Top of Excerpted passage

Doncaster Rovers

Donny defend Ryan’s legacy at the Keepmoat Stadium

A fan’s guide – the club from early doors to today

Rescued by Britain’s oldest professional footballer, Doncaster Rovers went from the depths of non-league football in a decrepit ground to mid-table Championship clashes with Leicester, Crystal Palace and QPR in a new-build multi-sport arena. While the Keepmoat Stadium has hosted League One football for much of the post-Ryan era, Donny have at least discovered stability.

The man behind the Rovers’ return, former owner/chairman John Ryan, was on the terraces watching his beloved Doncaster during their last brush with the big boys, in the 1950s.

It was Ryan, then nearly 53, who ran out in a Doncaster shirt for what would be club’s last fixture in the regular season as a non-league side in 2003 – but that all-important promotion was only achieved after two heart-stopping play-off ties, settled on penalties and by a golden goal respectively.

Ryan resigned in 2013 and though Doncaster even slipped down to League Two thereafter, the Championship came within touching distance in 2019.

Keepmoat Stadium/Paul Martin

Founded in 1879, Donny had occasional early seasons in the Football League, none better than their debut one of 1901-02 when they finished seventh in a strong Second Division behind WBA, Middlesbrough and Preston North End.

Dropping back to the Midland League in 1903, Doncaster returned to the Second Division in 1904, then were admitted to the Third Division North in 1923. During this time, the club also changed pitches, moving from the Intake Ground to Bennetthorpe in 1920 then, two years later, to its home for 94 years, Belle Vue.

Rovers maintained a steady presence in the third tier before promotion in 1950 led to an eight-season stint in the Second Division. First under player-manager Peter Doherty then with Harry Gregg between the sticks, manager and goalkeeper for Northern Ireland’s heroic World Cup campaign of 1958, Doncaster battled against top-class sides such Everton, Blackburn and Liverpool.

Bottom of Excerpted passage
Top of Data extracts

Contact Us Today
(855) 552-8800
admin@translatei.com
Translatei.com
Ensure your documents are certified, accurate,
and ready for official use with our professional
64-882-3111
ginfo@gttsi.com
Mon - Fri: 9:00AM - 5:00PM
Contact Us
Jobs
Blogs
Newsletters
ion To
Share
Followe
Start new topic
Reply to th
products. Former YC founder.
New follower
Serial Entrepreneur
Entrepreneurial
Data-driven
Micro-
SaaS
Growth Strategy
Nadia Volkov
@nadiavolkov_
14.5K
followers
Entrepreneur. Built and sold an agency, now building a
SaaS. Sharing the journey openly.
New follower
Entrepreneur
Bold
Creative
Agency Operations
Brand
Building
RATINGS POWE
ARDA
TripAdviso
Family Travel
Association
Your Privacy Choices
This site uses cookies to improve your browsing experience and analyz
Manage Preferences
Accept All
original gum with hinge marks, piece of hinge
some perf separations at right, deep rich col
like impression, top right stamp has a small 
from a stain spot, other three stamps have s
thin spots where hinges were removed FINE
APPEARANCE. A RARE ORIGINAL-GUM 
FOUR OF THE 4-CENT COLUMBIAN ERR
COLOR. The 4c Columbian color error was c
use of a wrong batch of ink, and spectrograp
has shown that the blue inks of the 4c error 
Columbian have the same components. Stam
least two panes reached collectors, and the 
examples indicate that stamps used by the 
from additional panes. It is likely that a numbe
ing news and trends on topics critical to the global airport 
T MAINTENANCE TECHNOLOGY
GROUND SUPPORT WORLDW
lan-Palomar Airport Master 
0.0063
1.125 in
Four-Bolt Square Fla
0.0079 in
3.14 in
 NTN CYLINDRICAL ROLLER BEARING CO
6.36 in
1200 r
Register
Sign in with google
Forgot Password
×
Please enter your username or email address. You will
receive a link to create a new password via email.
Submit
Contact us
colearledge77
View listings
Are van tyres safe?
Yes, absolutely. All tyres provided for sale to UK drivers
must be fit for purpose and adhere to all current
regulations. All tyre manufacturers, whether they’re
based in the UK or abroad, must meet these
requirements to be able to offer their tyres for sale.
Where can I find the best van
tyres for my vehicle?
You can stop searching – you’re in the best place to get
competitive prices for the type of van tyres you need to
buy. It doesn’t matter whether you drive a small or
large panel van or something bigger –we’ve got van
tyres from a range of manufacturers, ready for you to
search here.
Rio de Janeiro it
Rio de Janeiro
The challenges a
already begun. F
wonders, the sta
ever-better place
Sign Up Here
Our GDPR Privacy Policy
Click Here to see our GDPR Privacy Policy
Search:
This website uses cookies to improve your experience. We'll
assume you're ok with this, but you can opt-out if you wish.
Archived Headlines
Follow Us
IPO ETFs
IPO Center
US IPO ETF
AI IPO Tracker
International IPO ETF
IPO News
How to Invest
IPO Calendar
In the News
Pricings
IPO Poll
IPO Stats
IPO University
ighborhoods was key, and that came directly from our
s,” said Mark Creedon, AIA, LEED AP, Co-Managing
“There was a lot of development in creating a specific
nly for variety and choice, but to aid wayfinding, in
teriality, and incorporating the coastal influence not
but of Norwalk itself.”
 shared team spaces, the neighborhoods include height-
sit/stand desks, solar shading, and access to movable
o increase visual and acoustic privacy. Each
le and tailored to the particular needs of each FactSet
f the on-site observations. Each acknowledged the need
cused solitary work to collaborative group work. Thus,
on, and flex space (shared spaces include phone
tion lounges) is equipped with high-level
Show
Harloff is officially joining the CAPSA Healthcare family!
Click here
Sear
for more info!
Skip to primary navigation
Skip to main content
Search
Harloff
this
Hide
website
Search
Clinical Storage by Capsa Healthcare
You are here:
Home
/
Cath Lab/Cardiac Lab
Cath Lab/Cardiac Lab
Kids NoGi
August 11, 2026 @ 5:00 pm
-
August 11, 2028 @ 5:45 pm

Bottom of Data extracts

→ **Things to do**
[1] According to the Doncaster Rovers passage, in what year was the club founded?
[2] Rewrite the records from the start through the line containing "tyres for my vehicle?", replacing "New follower" with "New subscriber" and leaving everything else unchanged.

→ **Answer list**
[1] 1879

[2]
Contact Us Today
(855) 552-8800
admin@translatei.com
Translatei.com
Ensure your documents are certified, accurate,
and ready for official use with our professional
64-882-3111
ginfo@gttsi.com
Mon - Fri: 9:00AM - 5:00PM
Contact Us
Jobs
Blogs
Newsletters
ion To
Share
Followe
Start new topic
Reply to th
products. Former YC founder.
New subscriber
Serial Entrepreneur
Entrepreneurial
Data-driven
Micro-
SaaS
Growth Strategy
Nadia Volkov
@nadiavolkov_
14.5K
followers
Entrepreneur. Built and sold an agency, now building a
SaaS. Sharing the journey openly.
New subscriber
Entrepreneur
Bold
Creative
Agency Operations
Brand
Building
RATINGS POWE
ARDA
TripAdviso
Family Travel
Association
Your Privacy Choices
This site uses cookies to improve your browsing experience and analyz
Manage Preferences
Accept All
original gum with hinge marks, piece of hinge
some perf separations at right, deep rich col
like impression, top right stamp has a small 
from a stain spot, other three stamps have s
thin spots where hinges were removed FINE
APPEARANCE. A RARE ORIGINAL-GUM 
FOUR OF THE 4-CENT COLUMBIAN ERR
COLOR. The 4c Columbian color error was c
use of a wrong batch of ink, and spectrograp
has shown that the blue inks of the 4c error 
Columbian have the same components. Stam
least two panes reached collectors, and the 
examples indicate that stamps used by the 
from additional panes. It is likely that a numbe
ing news and trends on topics critical to the global airport 
T MAINTENANCE TECHNOLOGY
GROUND SUPPORT WORLDW
lan-Palomar Airport Master 
0.0063
1.125 in
Four-Bolt Square Fla
0.0079 in
3.14 in
 NTN CYLINDRICAL ROLLER BEARING CO
6.36 in
1200 r
Register
Sign in with google
Forgot Password
×
Please enter your username or email address. You will
receive a link to create a new password via email.
Submit
Contact us
colearledge77
View listings
Are van tyres safe?
Yes, absolutely. All tyres provided for sale to UK drivers
must be fit for purpose and adhere to all current
regulations. All tyre manufacturers, whether they’re
based in the UK or abroad, must meet these
requirements to be able to offer their tyres for sale.
Where can I find the best van
tyres for my vehicle?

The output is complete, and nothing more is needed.